During the Middle Neolithic a denser habitation has been observed both at the "citadel" and on the gradual slope to the west of it (Sesklo B or "city"). Rectangular buildings with stone foundations, walls of mud-bricks and gable or hipped roofs predominated from this period in the practice of architecture of the Neolithic. They had usually one room, on the ground floor, while there are some indications of the existence of a second storey. Their interior included hearths and constructions for storing goods and sleeping. The arrangement of the houses at the "citadel" differed from that of the so-called "city". In the "citadel" they followed a free-standing arrangement and they were at a short distance from each other, while in the "city" they were built one next to the other, forming clusters at some distance one from the other. In both cases though the effort to ensure as much building space as possible is manifest. In the "citadel" curvilinear retaining walls were built, that created terraces to receive the buildings of the west slope.

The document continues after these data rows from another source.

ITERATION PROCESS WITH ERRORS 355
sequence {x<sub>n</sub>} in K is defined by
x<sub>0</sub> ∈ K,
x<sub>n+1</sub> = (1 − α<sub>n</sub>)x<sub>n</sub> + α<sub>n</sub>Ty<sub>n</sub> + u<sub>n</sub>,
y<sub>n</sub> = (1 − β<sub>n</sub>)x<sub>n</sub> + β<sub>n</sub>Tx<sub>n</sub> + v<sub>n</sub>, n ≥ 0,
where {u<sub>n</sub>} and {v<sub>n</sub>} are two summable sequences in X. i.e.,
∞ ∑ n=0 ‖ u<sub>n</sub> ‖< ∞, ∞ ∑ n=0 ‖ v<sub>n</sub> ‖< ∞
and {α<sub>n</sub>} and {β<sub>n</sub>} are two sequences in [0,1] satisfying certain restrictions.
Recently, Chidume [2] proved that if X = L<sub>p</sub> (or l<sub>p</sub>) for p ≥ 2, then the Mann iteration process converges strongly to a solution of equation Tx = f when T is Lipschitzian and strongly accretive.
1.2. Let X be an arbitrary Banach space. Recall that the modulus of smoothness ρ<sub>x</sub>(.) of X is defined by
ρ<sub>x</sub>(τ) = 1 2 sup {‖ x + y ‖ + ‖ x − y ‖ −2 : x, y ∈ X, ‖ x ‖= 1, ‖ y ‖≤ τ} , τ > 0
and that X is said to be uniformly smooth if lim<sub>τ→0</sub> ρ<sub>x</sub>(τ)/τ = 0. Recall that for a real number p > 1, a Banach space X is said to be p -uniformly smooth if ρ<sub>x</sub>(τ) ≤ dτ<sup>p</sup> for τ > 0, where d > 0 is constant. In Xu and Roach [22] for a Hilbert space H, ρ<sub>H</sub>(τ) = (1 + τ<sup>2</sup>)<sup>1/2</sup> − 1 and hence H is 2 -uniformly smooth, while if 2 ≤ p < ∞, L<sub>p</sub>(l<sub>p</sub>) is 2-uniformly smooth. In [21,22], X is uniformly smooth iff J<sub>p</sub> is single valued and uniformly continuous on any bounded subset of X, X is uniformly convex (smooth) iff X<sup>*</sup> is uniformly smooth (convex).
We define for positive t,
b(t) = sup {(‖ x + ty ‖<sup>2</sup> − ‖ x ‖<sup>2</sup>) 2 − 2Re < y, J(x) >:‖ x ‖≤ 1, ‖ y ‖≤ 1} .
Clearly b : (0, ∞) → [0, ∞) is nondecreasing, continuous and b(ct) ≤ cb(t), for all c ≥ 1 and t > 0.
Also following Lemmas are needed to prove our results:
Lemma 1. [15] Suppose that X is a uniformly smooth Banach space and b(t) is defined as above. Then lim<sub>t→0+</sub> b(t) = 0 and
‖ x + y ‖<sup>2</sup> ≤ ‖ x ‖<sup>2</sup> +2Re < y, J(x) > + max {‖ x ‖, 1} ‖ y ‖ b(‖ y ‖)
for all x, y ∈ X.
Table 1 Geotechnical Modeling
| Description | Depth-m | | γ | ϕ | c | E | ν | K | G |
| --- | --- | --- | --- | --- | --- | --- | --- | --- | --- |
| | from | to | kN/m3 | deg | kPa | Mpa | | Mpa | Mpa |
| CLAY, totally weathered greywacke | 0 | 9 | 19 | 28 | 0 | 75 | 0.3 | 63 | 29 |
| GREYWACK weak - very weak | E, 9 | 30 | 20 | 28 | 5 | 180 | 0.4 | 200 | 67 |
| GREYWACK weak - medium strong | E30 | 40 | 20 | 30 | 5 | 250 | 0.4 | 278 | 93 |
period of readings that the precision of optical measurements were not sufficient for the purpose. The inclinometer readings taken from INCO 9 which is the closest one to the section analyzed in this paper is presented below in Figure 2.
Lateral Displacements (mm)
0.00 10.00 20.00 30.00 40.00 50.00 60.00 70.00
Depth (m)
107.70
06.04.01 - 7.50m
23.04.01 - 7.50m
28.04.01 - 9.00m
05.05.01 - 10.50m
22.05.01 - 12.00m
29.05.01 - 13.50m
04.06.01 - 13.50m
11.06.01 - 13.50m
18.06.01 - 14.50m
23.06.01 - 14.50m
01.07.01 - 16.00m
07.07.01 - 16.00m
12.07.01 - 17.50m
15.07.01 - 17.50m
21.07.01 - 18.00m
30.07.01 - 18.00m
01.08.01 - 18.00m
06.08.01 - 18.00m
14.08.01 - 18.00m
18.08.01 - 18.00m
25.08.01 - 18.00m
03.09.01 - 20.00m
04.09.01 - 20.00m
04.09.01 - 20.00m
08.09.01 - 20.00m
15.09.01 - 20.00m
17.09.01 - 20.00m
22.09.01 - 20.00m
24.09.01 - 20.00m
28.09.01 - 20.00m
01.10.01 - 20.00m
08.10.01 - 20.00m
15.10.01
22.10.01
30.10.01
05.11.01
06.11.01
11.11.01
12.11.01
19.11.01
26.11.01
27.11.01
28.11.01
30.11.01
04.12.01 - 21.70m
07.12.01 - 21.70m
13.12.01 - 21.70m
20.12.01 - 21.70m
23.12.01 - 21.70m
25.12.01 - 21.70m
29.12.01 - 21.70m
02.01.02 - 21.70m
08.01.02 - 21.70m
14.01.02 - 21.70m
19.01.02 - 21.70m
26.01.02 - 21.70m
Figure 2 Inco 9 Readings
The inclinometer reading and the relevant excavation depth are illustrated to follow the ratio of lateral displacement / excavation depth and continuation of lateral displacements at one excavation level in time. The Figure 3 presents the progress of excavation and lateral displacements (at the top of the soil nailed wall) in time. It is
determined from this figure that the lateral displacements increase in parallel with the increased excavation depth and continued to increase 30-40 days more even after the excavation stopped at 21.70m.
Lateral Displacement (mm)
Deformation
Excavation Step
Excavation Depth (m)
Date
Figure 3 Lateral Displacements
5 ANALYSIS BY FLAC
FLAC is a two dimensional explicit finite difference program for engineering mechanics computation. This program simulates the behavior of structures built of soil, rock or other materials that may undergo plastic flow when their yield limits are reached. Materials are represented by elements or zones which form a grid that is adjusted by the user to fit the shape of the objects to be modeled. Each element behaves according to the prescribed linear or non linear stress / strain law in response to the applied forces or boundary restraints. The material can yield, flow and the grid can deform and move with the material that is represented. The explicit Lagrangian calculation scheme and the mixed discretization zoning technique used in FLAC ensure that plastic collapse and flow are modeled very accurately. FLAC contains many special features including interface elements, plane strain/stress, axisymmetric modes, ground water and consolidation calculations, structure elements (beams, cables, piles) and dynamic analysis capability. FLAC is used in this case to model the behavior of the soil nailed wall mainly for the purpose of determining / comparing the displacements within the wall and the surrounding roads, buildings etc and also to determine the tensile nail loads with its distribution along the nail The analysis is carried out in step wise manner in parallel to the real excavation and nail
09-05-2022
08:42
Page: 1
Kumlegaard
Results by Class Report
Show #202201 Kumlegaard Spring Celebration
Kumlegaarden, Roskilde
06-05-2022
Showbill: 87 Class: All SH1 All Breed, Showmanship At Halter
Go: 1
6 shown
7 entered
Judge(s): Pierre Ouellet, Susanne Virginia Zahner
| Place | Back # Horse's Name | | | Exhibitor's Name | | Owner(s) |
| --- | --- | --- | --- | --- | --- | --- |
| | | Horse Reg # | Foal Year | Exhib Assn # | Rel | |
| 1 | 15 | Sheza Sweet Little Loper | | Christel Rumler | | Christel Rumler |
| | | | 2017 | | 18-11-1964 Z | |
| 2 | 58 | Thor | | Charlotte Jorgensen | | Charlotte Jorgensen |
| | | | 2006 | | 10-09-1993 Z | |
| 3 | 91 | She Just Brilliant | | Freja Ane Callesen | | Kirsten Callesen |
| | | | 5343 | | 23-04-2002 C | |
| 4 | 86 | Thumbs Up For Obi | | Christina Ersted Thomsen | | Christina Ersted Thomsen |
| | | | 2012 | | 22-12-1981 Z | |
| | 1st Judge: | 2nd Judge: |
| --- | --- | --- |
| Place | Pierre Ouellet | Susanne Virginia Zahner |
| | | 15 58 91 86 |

The characteristic painted pottery (red on light ground) of the Middle Neolithic was unearthed at the "citadel" of Sesklo but it was not found in the "city" of Sesklo. This could be attributed to some economic and social inequality not typical of the society of the Middle Neolithic, which though became more evident towards the end of the Neolithic. Around 4400 BC this thriving settlement was destroyed by an earthquake followed by fire, as was the case with other Thessalian settlements, leaving behind abandoned ruins for 500 years approximately, among them the ruins of a pottery workshop. Fire sealed for centuries the finest specimens of pottery, figurines, stone industry, seals and jewellery of the period.
During the Late Neolithic only the "citadel" of Sesklo was re-inhabited. At its highest spot a large megaroid house was built with an open porch and two closed rooms (152 square metres). This building was the most important of the settlement and was surrounded by stone enclosures -similar to those of neighbouring Dimini- around which other houses were built.